Monday, September 27, 2004

To continue my run of reviews of bad movies, I find it my sad duty to report that the Forgotten is a dire temptation and inspiration of inappropriate critical humor. You know you've got a problem when your deadly-serious dead child/abduction thriller elicits a universal and spontaneous giggle from a matinee crowd of greying adults mid-way through. The story, of a grieving mother who just won't let the memory of her dead child go, is strongly evocative of the plight of the 9/11 widows in the initial twenty or thirty minutes, and the steady tastefulness of that initial twenty or thirty minutes was encouraging. Then the NSA showed up, and seriousness went on holiday. Oh, there was no humor - no intentional humor, at least - but the writing went south along with seriousness, no doubt for a romantic tryst on the beaches around Kitty Hawk.
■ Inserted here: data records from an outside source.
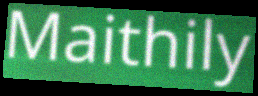
Maithily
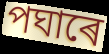
পঘাৰে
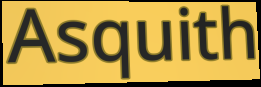
Asquith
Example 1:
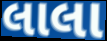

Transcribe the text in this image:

લાલા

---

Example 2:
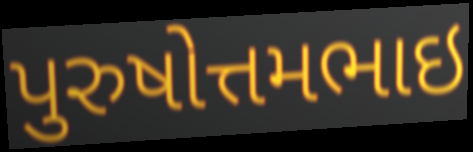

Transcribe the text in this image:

પુરુષોત્તમભાઇ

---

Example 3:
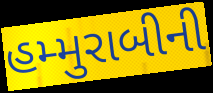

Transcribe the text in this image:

હમ્મુરાબીની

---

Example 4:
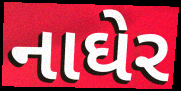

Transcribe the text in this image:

નાઘેર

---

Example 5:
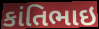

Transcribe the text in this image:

કાંતિભાઇ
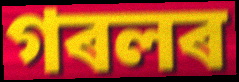
গৰলৰ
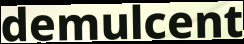
demulcent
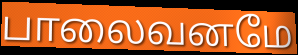
பாலைவனமே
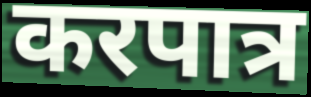
करपात्र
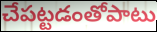
చేపట్టడంతోపాటు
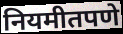
नियमीतपणे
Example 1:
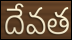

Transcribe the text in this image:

దేవత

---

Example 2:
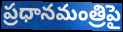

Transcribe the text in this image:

ప్రధానమంత్రిపై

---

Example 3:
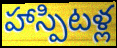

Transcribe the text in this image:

హాస్పిటళ్ల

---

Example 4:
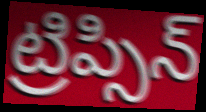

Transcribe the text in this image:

ట్రిప్సిన్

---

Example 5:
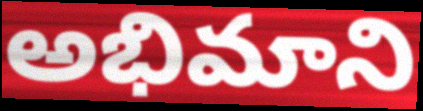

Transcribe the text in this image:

అభిమాని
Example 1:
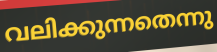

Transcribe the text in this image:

വലിക്കുന്നതെന്നു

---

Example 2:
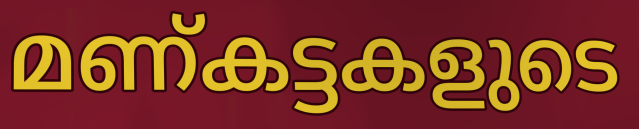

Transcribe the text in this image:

Our unhinged protagonist develops the belief that aliens have abducted her lost son, and not only bewitches a fellow-grieving dimbulb parent into sharing that belief, but by some miracle of fourth-wall influence, convinces the committee of scriptwriters as well. Not long afterwards, the special-effects crew, who have been unobtrusive and restrained up to that moment, introduce God's Bungee Cord, with which the mostly-unseen aliens eject any character who threatens to interfere with the plot - er, "experiment". When I call it "God's Bungee Cord", I'm not kidding. The first time we see it - a moment replicated in the trailers - it looks like the roof of the world ripping off, which seemed, from the trailer-point-of-view, a cool visual metaphor for phildickian revelation of the facade of reality being torn asunder. Not so much, in the actual execution - the roof-ripping is just the necessary and near-instantaneous prelude to the aliens attaching God's Bungee Cord to the now-unnecessary character so that he or she can be catapulted into the great empty sky. It resembles nothing so much as the punishment for getting a question wrong before the bridgekeeper in the Holy Grail.
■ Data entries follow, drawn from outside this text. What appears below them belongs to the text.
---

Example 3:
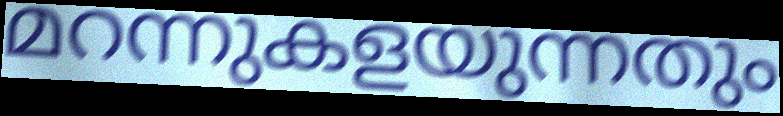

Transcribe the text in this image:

മറന്നുകളയുന്നതും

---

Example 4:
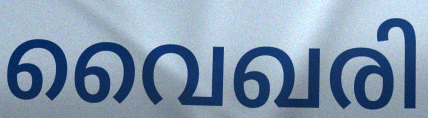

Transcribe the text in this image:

വൈഖരി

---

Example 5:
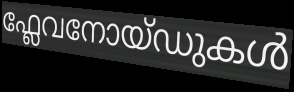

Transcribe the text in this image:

ഫ്ലേവനോയ്ഡുകൾ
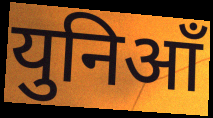
युनिआँ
The movie-logic never really recovers from the derangement caused by repeated operations of God's Bungee Cord, but I managed to make through to the sappy, unearned, Hollywood Ending. Normally I fulminate against Hollywood Endings, which often will ruin otherwise-decent movies like What Dreams Might Come. (Yes, I mostly liked that movie, although in the generally-laudable rush to hate the new, piously saintly Robin Williams, I seem to be the only one left in that position.) But a Hollywood Ending can only ruin a movie which has preserved its potential intact to that point of the movie. Ruining a good movie requires that one deliver a mostly-good movie-fractionate into the saccharine-stained hands of the Endmongers to ruin. You can't ruin a bad movie; you can only bring it to a close. So they did; at that point, who cares? Send the horse off to the glue-merchants or the knackers, it's a dead horse either way.